The taxonomy was created in 1956 by Benjamin Bloom and some of his colleagues as a way to leave behind behaviorist theories of learning that were being used at the time (memorization, rote learning) and embrace higher-order thinking skills. They incorporated aspects of cognitive, affective, and psycho-motor domains into the taxonomy to make it more all-encompassing. It was a radical change in how educators were taught to teach. 

Bloom’s Taxonomy is easy to implement. We are all familiar with the “verb chart” that lets us select the level of thinking we want our students to work at. We pick a content standard, decide what level it is best learned at, find a verb at that level in the chart, create the learning activity, and we’re done. But is this approach still valid today?

The first reason to reconsider using Bloom’s Taxonomy in the classroom has to do with how the brain works. Thinking does not operate within hierarchies (as outlined in the taxonomy). All of these “levels” happen simultaneously in a variety of places in the brain.

The second reason to stop relying on Bloom’s is that it was created before rigorous research into its effectiveness was put in place. At more than 60 years old, the taxonomy is simply not supported by any empirical research on learning. The only piece of this hierarchical approach that is validated today is the existence of factual-conceptual knowledge, often called prior knowledge. But there is no clear research on its basic assumption that there are lower- and higher-order thinking skills. The brain doesn’t look at a problem to be solved and decide that it only needs a lower-order process.

The third reason Bloom’s may not be the approach you want to follow in your classroom has to do with new research on the social relation of persons in the creation of knowledge. The taxonomy does not consider the learner and the differences that each learner brings to the table. Motivation, their intellectual values, their past experiences with the content, their differences in cognitive processing: none of these are considered. The approach is based on the belief that all learners are at the same place in their learning, which is inherently false. In short, Bloom’s Taxonomy focuses on abstract cognitive domains and not on the individual learner. It is teacher-centered and not student-centered.

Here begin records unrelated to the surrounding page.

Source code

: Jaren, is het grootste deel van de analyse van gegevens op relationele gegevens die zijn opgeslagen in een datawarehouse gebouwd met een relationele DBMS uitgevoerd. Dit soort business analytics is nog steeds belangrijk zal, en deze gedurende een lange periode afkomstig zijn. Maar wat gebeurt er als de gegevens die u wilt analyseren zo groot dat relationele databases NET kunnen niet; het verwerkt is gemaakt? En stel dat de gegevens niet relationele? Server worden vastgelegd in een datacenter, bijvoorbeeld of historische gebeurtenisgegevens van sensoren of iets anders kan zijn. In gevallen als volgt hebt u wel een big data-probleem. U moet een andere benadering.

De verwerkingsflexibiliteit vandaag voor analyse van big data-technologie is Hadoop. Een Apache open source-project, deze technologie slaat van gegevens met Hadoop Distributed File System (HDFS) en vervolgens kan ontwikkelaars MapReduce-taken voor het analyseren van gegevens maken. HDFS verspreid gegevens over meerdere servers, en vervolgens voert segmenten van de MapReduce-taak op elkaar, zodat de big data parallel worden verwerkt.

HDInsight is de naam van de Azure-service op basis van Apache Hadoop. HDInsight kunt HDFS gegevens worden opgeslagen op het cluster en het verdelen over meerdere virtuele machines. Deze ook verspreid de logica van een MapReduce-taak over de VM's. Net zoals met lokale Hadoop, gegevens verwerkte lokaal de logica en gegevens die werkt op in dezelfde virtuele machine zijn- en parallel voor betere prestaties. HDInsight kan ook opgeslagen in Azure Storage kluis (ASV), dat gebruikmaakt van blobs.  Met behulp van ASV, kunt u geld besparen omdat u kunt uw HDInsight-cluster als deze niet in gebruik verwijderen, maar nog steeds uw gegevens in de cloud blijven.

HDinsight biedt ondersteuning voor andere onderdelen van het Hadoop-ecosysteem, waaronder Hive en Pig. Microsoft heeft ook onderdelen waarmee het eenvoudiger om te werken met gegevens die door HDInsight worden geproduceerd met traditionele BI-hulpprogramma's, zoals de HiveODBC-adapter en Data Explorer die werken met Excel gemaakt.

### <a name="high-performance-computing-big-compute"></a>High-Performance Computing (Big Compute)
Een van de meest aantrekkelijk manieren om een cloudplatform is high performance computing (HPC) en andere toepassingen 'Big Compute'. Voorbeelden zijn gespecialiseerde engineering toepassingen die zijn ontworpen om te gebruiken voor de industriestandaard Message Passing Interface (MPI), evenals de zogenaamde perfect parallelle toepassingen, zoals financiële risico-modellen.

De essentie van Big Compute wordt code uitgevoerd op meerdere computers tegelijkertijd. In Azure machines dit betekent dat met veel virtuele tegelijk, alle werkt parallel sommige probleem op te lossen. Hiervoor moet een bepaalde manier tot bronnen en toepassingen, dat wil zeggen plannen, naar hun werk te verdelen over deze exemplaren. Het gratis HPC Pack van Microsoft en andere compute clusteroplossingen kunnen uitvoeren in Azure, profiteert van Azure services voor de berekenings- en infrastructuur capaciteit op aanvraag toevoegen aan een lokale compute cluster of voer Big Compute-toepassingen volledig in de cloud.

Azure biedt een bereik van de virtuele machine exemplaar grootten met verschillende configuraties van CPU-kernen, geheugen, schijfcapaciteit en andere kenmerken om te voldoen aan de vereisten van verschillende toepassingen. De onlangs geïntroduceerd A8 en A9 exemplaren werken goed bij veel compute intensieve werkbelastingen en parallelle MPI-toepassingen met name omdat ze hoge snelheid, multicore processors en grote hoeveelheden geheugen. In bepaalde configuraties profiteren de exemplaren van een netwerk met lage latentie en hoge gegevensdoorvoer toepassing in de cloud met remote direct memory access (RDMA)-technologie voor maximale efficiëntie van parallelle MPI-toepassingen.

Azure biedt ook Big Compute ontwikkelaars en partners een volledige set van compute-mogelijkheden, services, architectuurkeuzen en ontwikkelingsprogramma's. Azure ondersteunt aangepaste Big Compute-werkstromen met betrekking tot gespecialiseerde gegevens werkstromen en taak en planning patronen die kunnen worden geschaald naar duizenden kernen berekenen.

We need to put time, effort, and focus into instructional strategies and approaches that we know will work best for our students. And I believe that we must stay current with what the latest (and verified!) research says in order to do so. Be open to new ideas and new ways to help your students master the content. Question the strategies that are your “favorites” and ensure that they are based on valid, current research. And talk with your colleagues and administrators about professional learning and research on the most effective teaching methods.